§ ASSIGNMENT: Locate the line that contains "come funziona la truffa allo sportello ATM" in the data that follows. Copy it and every subsequent line to the end, exactly, excluding pictures.

*** Opening of SOURCE DATA ***

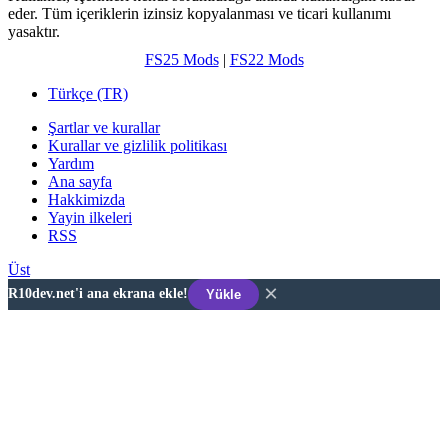
eder. Tüm içeriklerin izinsiz kopyalanması ve ticari kullanımı
yasaktır.
FS25 Mods
|
FS22 Mods
Türkçe (TR)
Şartlar ve kurallar
Kurallar ve gizlilik politikası
Yardım
Ana sayfa
Hakkimizda
Yayin ilkeleri
RSS
Üst
×
R10dev.net'i ana ekrana ekle!
Yükle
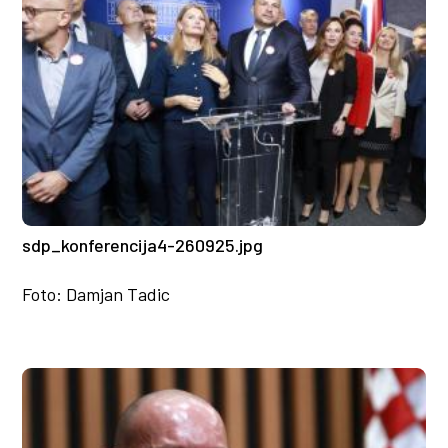
sdp_konferencija4-260925.jpg
Foto: Damjan Tadic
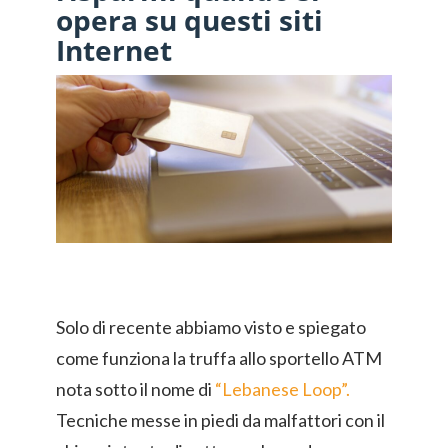
opera su questi siti
Internet
Solo di recente abbiamo visto e spiegato
come funziona la truffa allo sportello ATM
nota sotto il nome di
“Lebanese Loop”.
Tecniche messe in piedi da malfattori con il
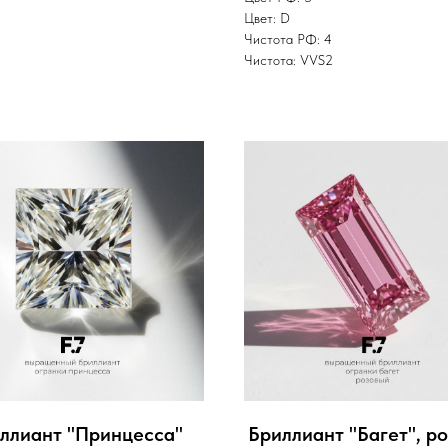
Цвет: D
Чистота РФ: 4
Чистота: VVS2
ллиант "Принцесса"
Бриллиант "Багет", р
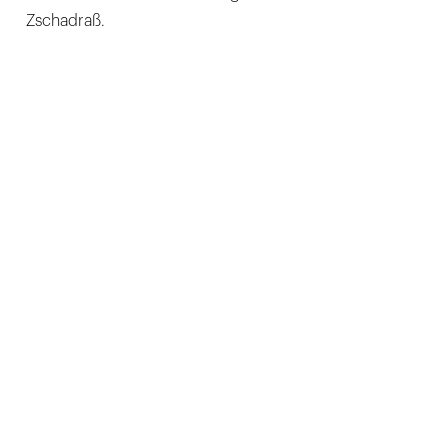
Zschadraß.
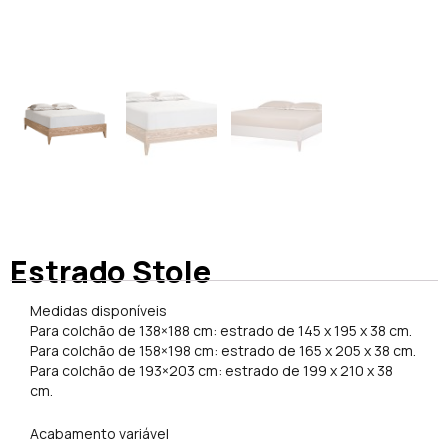
Estrado Stole
Medidas disponíveis
Para colchão de 138×188 cm: estrado de 145 x 195 x 38 cm.
Para colchão de 158×198 cm: estrado de 165 x 205 x 38 cm.
Para colchão de 193×203 cm: estrado de 199 x 210 x 38
cm.
Acabamento variável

*** Close of SOURCE DATA ***

§ YOUR RESPONSE:
come funziona la truffa allo sportello ATM
nota sotto il nome di
“Lebanese Loop”.
Tecniche messe in piedi da malfattori con il
Цвет: D
Чистота РФ: 4
Чистота: VVS2
ллиант "Принцесса"
Бриллиант "Багет", р
Zschadraß.
Estrado Stole
Medidas disponíveis
Para colchão de 138×188 cm: estrado de 145 x 195 x 38 cm.
Para colchão de 158×198 cm: estrado de 165 x 205 x 38 cm.
Para colchão de 193×203 cm: estrado de 199 x 210 x 38
cm.
Acabamento variável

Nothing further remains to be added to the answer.